While a complete review of the literature evaluating the microbiota of IBD patients is beyond the scope of this article, it is important to note that advances in microbial analysis have the potential to guide the future care of IBD patients. In fact, the microbiome may be particularly helpful in predicting disease severity in IBD patients. The depletion of Faecalibacterium prausnitzii, a butyrate-producing species from the Firmicutes phylum, has been widely reported in CD,66-68 and has been shown to be decreased in patients with active disease.69 A relative paucity of F prausnitzii, as well as the butyrate-producing species Roseburia hominis, has also been shown to correlate with increasing disease severity in UC.70 Using microbiome sequencing, other researchers have suggested that alterations in the microbiota in the setting of disease flares may be patient-specific.71 However, the ability to sequence the microbiomes of IBD patients and monitor them for change may ultimately provide a more personalized model for prediction of flares.

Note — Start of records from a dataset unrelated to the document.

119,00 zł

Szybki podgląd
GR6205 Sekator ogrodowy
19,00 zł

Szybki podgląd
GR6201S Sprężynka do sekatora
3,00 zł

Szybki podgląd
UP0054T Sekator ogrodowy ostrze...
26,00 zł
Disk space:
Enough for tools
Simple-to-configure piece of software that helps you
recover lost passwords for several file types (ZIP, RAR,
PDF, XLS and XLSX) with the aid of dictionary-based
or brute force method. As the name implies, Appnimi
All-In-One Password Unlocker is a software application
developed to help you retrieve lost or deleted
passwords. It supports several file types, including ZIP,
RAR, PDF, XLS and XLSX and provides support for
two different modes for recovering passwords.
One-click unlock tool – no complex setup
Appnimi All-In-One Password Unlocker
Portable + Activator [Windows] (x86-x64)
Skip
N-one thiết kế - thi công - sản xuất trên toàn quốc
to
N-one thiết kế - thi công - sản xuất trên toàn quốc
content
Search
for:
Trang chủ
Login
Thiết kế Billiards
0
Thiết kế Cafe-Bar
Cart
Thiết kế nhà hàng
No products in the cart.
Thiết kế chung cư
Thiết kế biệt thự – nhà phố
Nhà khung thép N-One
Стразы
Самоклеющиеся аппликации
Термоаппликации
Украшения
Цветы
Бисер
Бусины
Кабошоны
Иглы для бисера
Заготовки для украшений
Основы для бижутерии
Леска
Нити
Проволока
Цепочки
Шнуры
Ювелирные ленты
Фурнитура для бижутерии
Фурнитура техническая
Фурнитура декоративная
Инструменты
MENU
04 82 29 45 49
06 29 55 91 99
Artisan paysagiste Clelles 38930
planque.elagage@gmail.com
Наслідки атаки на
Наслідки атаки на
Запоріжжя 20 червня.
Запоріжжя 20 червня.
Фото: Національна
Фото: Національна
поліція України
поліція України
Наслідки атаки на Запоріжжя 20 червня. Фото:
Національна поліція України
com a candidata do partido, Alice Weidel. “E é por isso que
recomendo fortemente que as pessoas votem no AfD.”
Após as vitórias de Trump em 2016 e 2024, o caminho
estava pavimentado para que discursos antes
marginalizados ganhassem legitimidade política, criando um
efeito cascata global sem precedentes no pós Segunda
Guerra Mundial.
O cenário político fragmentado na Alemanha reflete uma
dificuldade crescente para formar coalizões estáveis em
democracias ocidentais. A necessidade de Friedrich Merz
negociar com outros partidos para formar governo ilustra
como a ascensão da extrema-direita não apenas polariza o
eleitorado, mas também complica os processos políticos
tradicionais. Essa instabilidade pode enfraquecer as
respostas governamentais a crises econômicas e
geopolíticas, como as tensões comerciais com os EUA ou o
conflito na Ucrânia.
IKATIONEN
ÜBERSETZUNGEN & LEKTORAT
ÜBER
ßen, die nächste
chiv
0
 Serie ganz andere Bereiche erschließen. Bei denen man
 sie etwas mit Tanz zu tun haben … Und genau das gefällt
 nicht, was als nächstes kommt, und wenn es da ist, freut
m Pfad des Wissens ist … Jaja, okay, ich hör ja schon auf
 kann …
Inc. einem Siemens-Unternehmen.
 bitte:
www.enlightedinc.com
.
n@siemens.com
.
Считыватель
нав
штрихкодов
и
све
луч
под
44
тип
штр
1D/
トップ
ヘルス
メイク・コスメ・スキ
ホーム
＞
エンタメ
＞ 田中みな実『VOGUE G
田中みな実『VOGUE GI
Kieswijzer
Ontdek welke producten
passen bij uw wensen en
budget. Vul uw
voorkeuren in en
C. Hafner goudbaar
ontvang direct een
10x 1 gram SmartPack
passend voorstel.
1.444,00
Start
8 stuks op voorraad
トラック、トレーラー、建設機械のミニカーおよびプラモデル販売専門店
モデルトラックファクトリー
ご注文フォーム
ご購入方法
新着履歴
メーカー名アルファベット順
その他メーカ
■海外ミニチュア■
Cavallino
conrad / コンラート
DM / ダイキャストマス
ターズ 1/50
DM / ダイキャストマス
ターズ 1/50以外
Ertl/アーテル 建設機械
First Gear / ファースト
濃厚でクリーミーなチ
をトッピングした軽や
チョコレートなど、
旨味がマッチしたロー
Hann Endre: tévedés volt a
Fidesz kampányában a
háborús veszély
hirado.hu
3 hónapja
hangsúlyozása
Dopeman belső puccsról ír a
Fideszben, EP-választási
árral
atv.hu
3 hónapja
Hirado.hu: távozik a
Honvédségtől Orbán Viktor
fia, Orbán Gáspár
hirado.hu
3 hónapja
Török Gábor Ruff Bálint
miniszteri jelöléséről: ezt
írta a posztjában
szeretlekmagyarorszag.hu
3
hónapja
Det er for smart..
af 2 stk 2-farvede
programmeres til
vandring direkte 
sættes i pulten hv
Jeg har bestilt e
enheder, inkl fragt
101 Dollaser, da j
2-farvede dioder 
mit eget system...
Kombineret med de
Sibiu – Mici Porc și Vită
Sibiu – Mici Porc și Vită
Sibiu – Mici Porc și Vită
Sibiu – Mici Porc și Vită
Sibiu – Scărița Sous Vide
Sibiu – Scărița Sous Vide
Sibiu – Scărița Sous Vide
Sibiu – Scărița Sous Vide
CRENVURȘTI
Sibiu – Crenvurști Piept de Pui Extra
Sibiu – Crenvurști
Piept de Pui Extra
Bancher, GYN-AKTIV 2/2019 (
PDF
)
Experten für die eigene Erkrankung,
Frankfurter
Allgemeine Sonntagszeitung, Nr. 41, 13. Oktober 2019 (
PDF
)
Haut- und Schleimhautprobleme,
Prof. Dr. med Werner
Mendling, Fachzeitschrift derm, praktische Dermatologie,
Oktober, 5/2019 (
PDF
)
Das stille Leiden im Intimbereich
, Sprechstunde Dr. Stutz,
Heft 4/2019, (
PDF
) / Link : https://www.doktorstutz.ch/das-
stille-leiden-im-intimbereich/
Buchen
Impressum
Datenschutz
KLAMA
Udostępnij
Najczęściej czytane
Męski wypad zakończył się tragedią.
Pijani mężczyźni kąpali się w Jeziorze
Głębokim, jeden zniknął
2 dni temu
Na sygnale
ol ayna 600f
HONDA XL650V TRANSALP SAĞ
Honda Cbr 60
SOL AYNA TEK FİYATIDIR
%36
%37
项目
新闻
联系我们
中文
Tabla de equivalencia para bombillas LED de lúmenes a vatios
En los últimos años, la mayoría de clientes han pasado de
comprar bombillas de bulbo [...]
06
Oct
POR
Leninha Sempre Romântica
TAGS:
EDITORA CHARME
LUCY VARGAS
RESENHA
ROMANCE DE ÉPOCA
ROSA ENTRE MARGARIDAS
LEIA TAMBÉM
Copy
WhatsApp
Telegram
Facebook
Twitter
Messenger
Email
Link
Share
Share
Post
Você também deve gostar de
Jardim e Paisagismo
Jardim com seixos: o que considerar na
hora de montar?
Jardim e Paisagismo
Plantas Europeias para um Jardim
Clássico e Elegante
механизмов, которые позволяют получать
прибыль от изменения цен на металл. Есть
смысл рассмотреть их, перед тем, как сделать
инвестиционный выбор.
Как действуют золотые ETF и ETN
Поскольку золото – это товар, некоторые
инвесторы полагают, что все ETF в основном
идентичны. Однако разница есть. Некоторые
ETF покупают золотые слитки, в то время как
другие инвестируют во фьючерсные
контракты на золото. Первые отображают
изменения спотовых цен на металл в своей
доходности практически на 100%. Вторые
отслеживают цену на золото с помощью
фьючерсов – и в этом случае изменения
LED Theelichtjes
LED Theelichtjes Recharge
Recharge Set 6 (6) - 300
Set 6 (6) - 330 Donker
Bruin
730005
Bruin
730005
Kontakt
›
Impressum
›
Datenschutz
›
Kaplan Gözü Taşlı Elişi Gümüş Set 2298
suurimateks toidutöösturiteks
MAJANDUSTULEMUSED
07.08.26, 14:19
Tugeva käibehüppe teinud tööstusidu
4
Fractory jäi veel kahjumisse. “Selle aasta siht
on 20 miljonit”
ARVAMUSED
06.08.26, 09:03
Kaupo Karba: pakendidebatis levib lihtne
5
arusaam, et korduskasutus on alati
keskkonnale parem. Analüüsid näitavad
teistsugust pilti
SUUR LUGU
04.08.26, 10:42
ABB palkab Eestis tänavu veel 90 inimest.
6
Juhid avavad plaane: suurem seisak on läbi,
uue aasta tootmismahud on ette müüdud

Microbial analysis also has the potential to further inform therapeutic decisions in IBD. In fact, corticosteroid responsiveness in IBD has been predicted by the presence of increasing microbial diversity.72 Similarly, a decrease in bacteria associated with dysbiosis, such as Escherichia coli, has been observed in CD patients following treatment with adalimumab.73 Dysbiosis may also ultimately guide decisions for the continuation of medication, as a low proportion of F prausnitzii and a low rate of Bacteroides have been shown to predict CD relapse after discontinuation of infliximab.74

The role that unique microbial profiles play in IBD may also be seen in fecal microbiota transplantation (FMT). Although studies have shown mixed success with FMT for IBD,75,76 closer evaluation of the microbiota of these patients may provide a clue as to the pathogenesis and potential treatment of IBD. Initial findings by Moayyedi and colleagues75 indicated that FMT did not have a significant effect; however, the inclusion of 22 patients who received FMT from a single donor resulted in a statistically significant benefit, suggesting that donor microbiota characteristics may vastly alter outcomes.77 In a second trial, patients deriving benefit from FMT acquired microbial signatures similar to those of their donors,76 suggesting that the transfer of specific bacterial flora or compounds they produce may be the key to successful FMT in IBD patients. Mouse models showed that the intragastric transfer of F prausnitzii cultures or their supernatants significantly decreased colitis severity,78 further supporting this concept. With further identification of specific microbial profiles that may serve as crucial transferrable elements in FMT, future testing may provide for the proper selection of ideal candidates and donors for the procedure or even potential microbial therapeutics.

Conclusion

Current strategies allow clinicians to better target drugs and optimize therapies based upon drug levels and identifiable risk factors for an aggressive disease course. Prospective studies will continue to fill in details of when to test and what levels are needed to achieve the outcome of deep remission with clinical and endoscopic healing. The emerging understanding of genetics and the gut microbiota will also play a role in defining the risks of disease complications, response to therapy, and even risks of therapies. The future of IBD management will include many personalized data points to better predict outcomes for individual patients and to precisely tailor therapy.

Dr Abreu has been a consultant for AbbVie Laboratories, Prometheus Laboratories, Takeda, UCB, Pfizer, Janssen, and Eli Lilly. She is also an advisory board member and lecturer for AbbVie Laboratories, and is a scientific advisory board member for Celgene Corporation. Dr Kingsley has no relevant conflicts of interest to disclose.